His daring is made evident by his second single “Pyramids” which is a 10 minute long epic, a length which is nearly unheard of in the genre. This single shows his aversion to cheap, sweet singles that many of his contemporaries release and his affinity for craftsmanship. “Channel Orange” is an album of considerable length at 55 minutes, but it exhibits a smooth flow featuring short, light-hearted transitional tracks reminiscent of ‘90s R&B albums, one of which spotlights John Mayer’s silky guitar on “White.”
The 12 main tracks contain a sound influenced by jazz, soul and well-placed electronic effects. Most of the songs are fairly somber, and they are carried by electric piano and understated drums. This combination provides a terrific backdrop for Ocean’s appealingly sultry voice.
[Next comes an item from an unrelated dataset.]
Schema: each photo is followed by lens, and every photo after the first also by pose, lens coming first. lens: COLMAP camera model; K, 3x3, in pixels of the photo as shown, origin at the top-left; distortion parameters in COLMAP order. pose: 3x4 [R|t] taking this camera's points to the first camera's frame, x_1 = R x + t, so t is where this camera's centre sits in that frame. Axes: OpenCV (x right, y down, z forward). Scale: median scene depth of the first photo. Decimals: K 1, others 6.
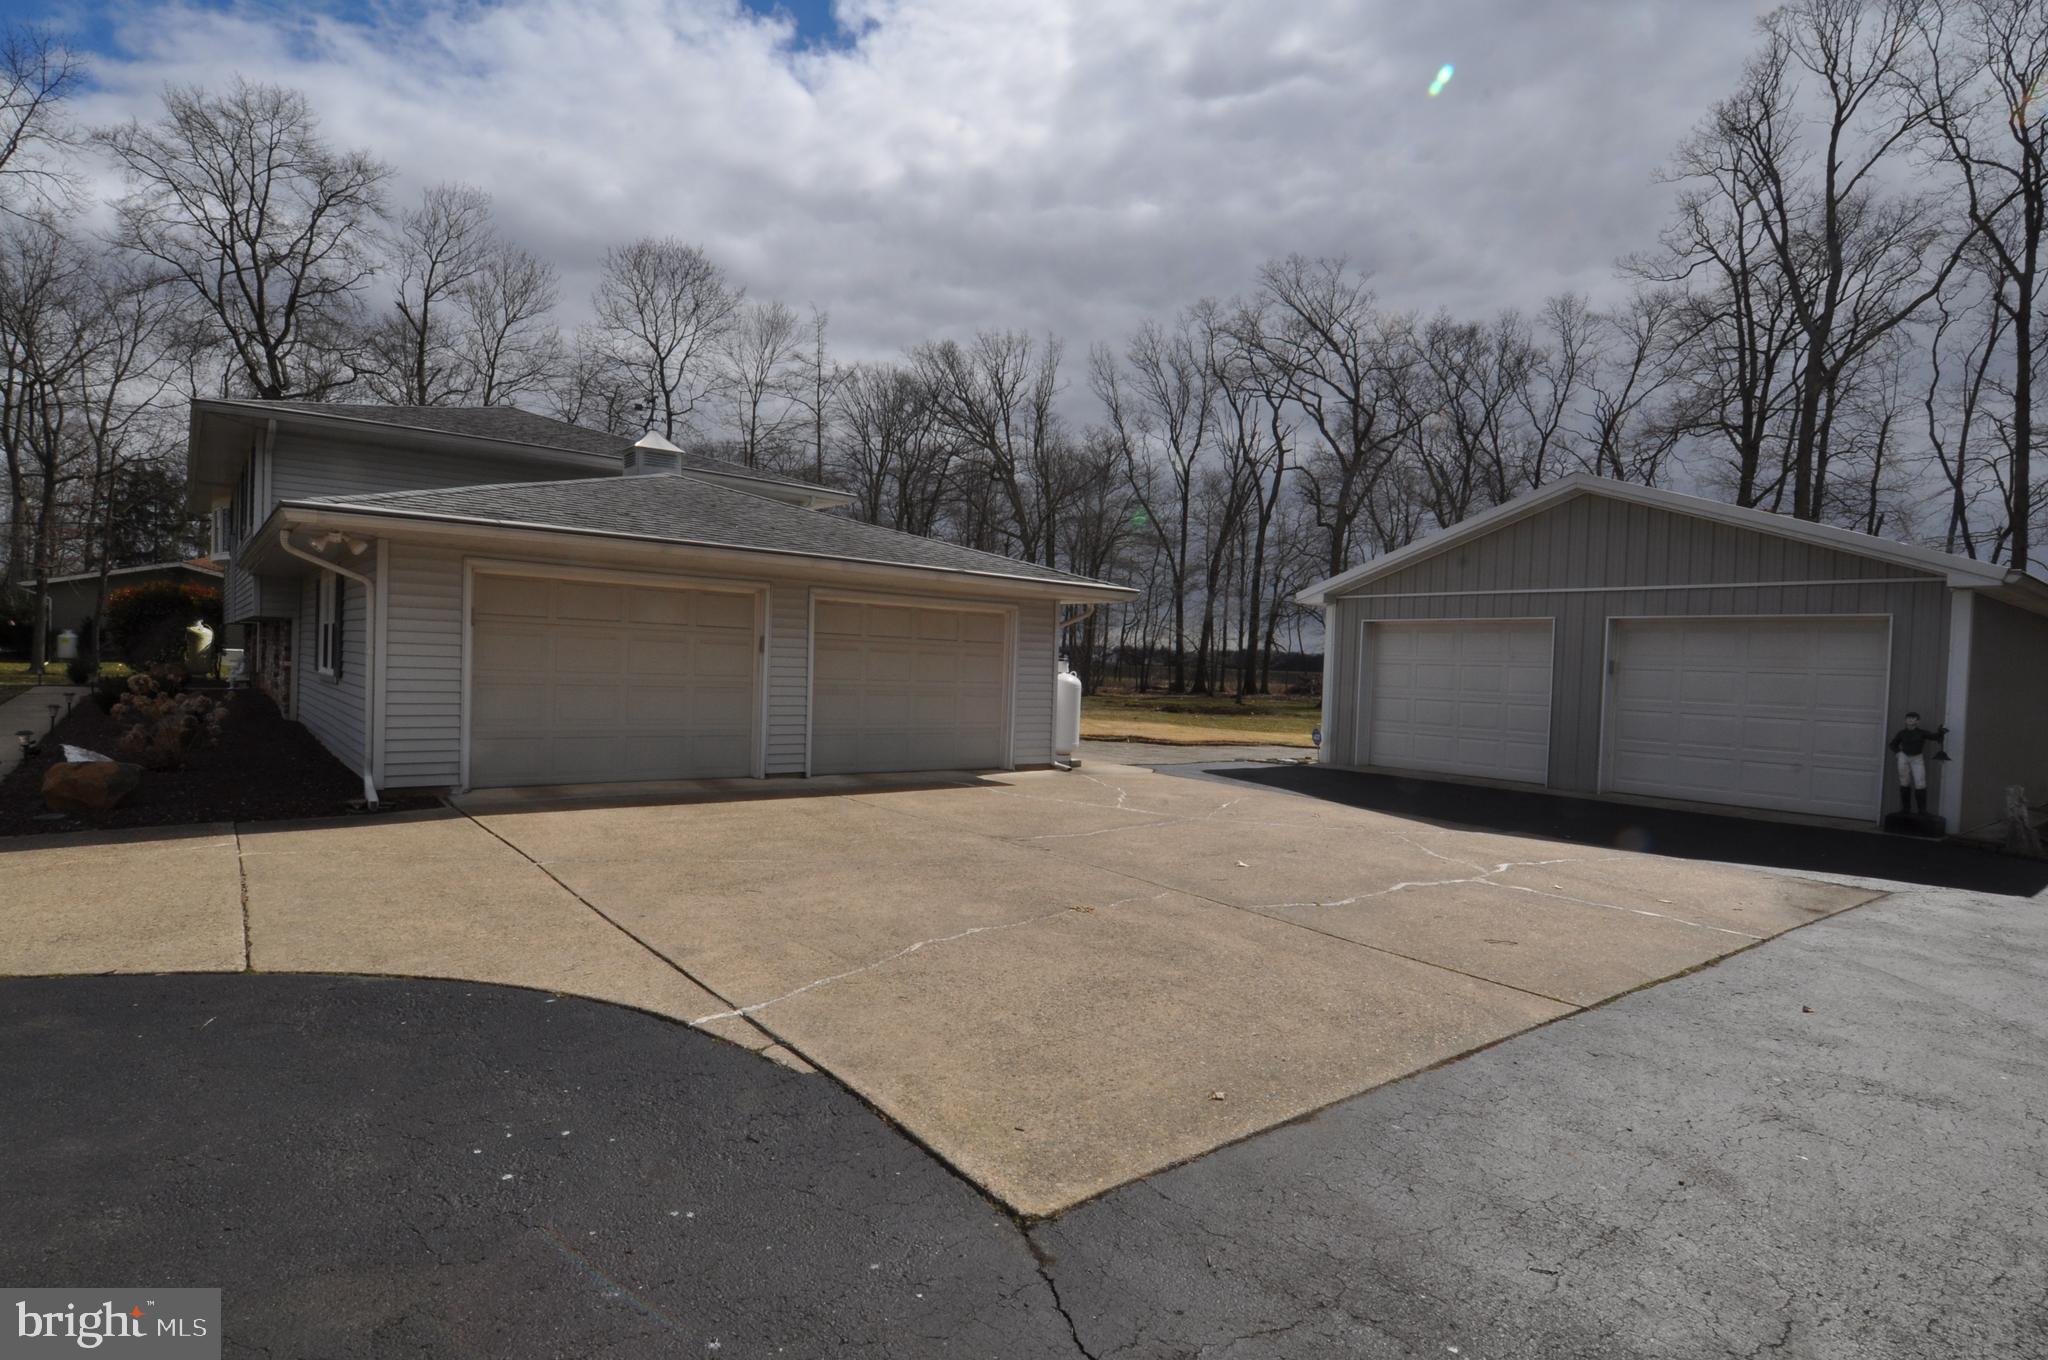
lens RADIAL K [[1049.3, 0, 1024.0], [0, 1049.3, 680.0], [0, 0, 1]] dist [0.000073, -0.000154]
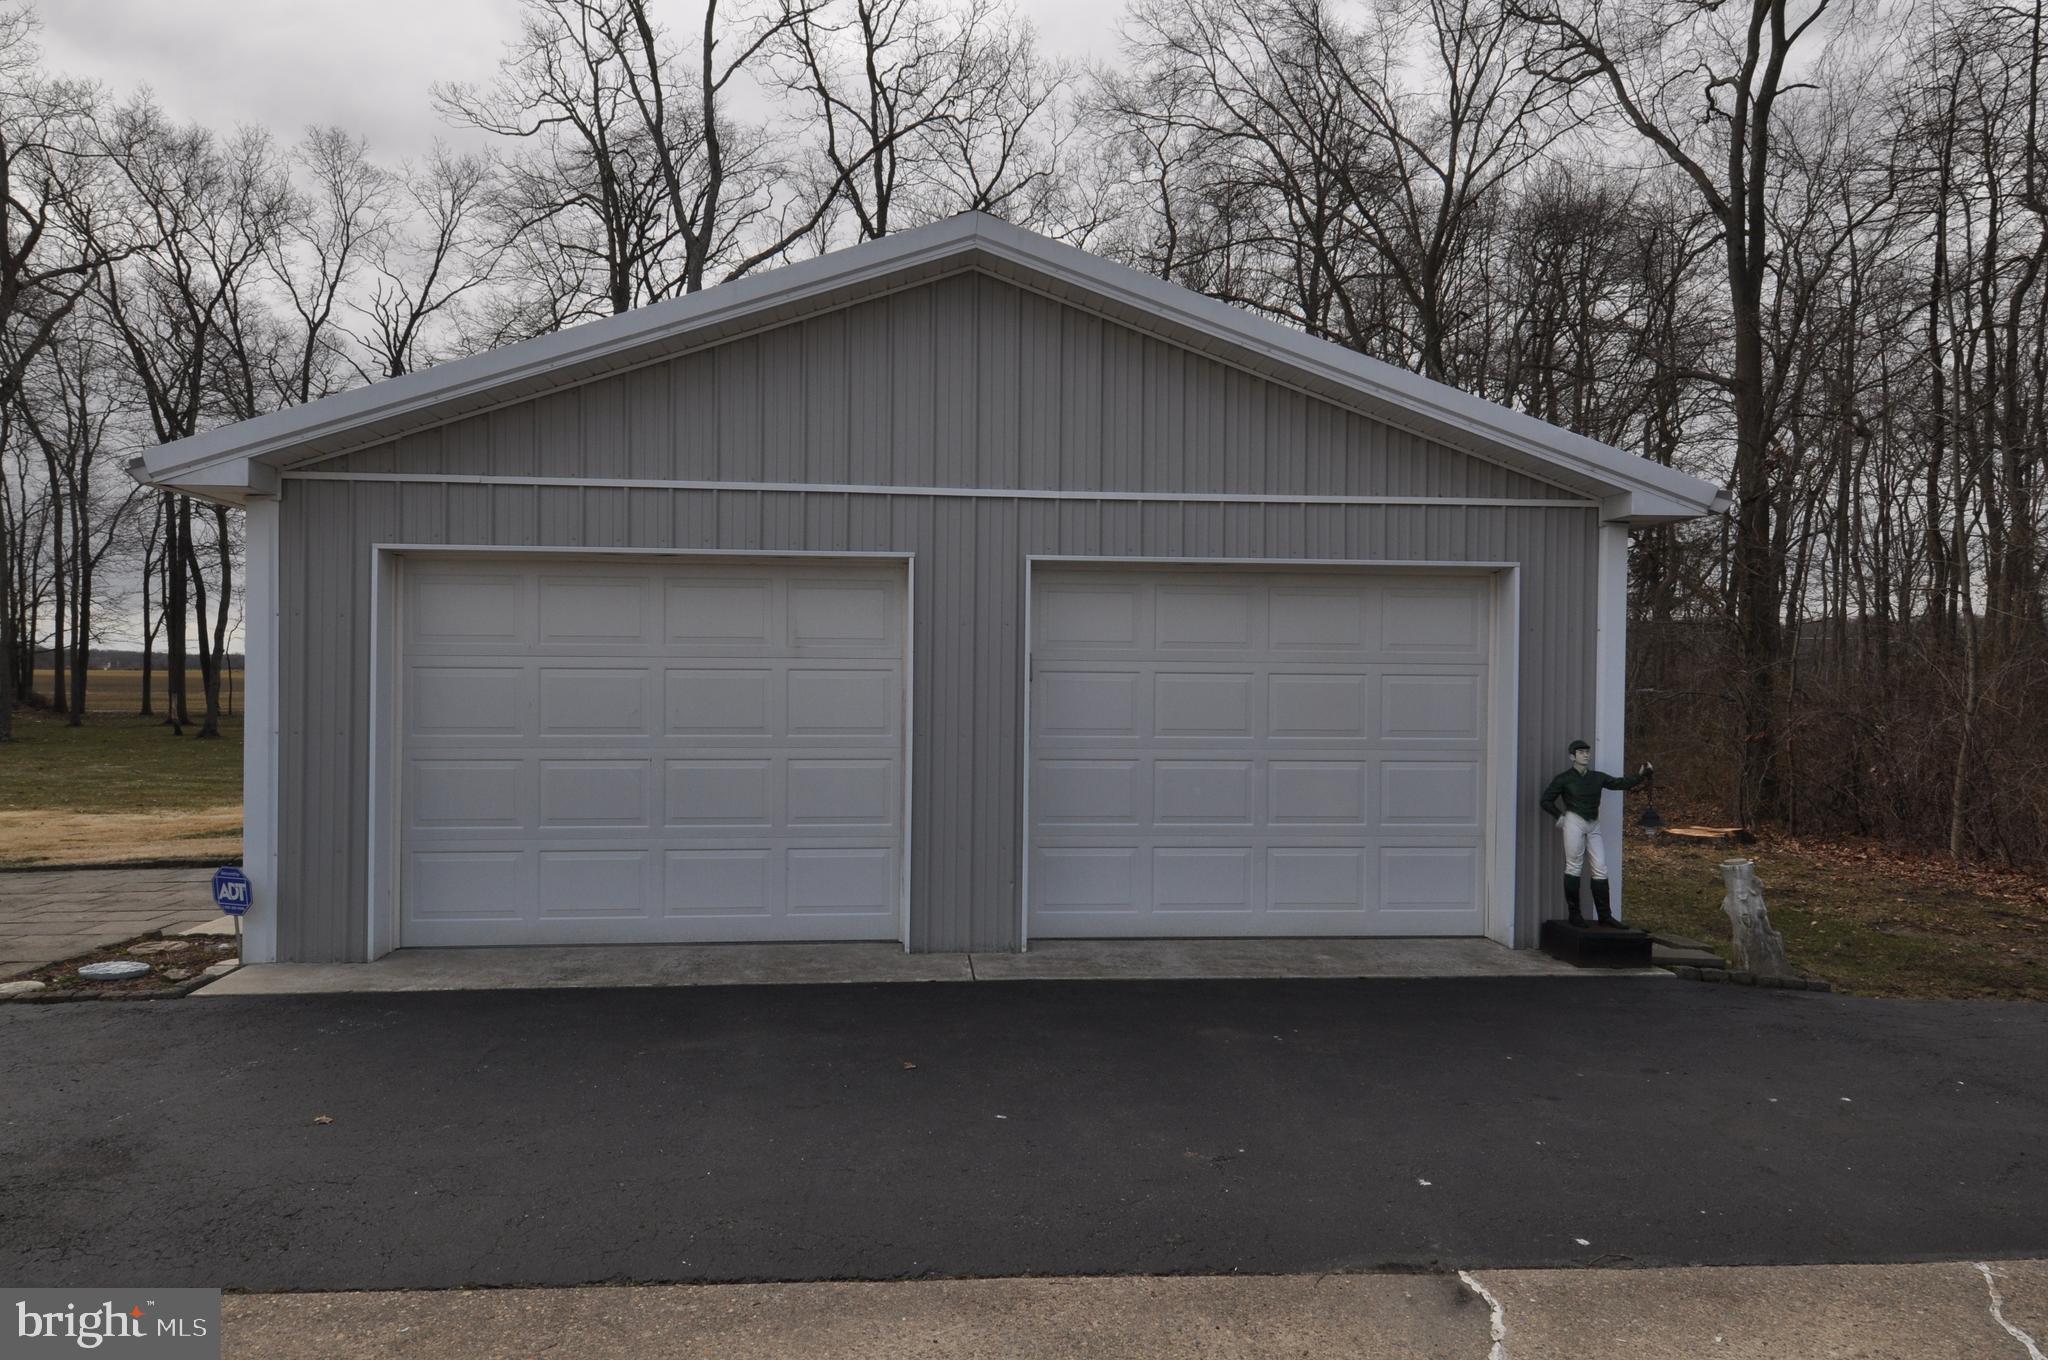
lens RADIAL K [[1294.7, 0, 1024.0], [0, 1294.7, 680.0], [0, 0, 1]] dist [0.000503, -0.029700]
pose [[0.528726, -0.029838, 0.848268, 0.023185], [0.027835, 0.999454, 0.017806, -0.004198], [-0.848336, 0.014197, 0.529268, 0.174556]]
His words have the ability to rise to a high and emotional pitch, only to descend as delicately as a leaf to a personal spoken tone. The album isn’t entirely melancholy — “Monks” has powerful drumming and “Crack Rock” has funky slap-bass.
His lyrics have depth and touch on the complacency of wealth, heartbreak and even the nature of the human mind. Rather than praise material goods like many of his R&B contemporaries, Ocean exposes the dangers of having everything you want. He poses the question, “So, why see the world when you got the beach?” in “Sweet Life”, and exposes in “Super Rich Kids” that although they have everything in excess, they are still “searching for a real love. His love ballads, such as “Bad Religion,” are heart wrenchingly personal, and he fearlessly uses the pronouns “he” and “him.”
“Channel Orange” is a gem of an album because it’s entirely genuine. Ocean refuses to filter his emotions, words or sound. My only wish for the album is that there were more rapped verses to provide more variety to the sound and feel. However, this release still sets a new benchmark in modern R&B and pop music.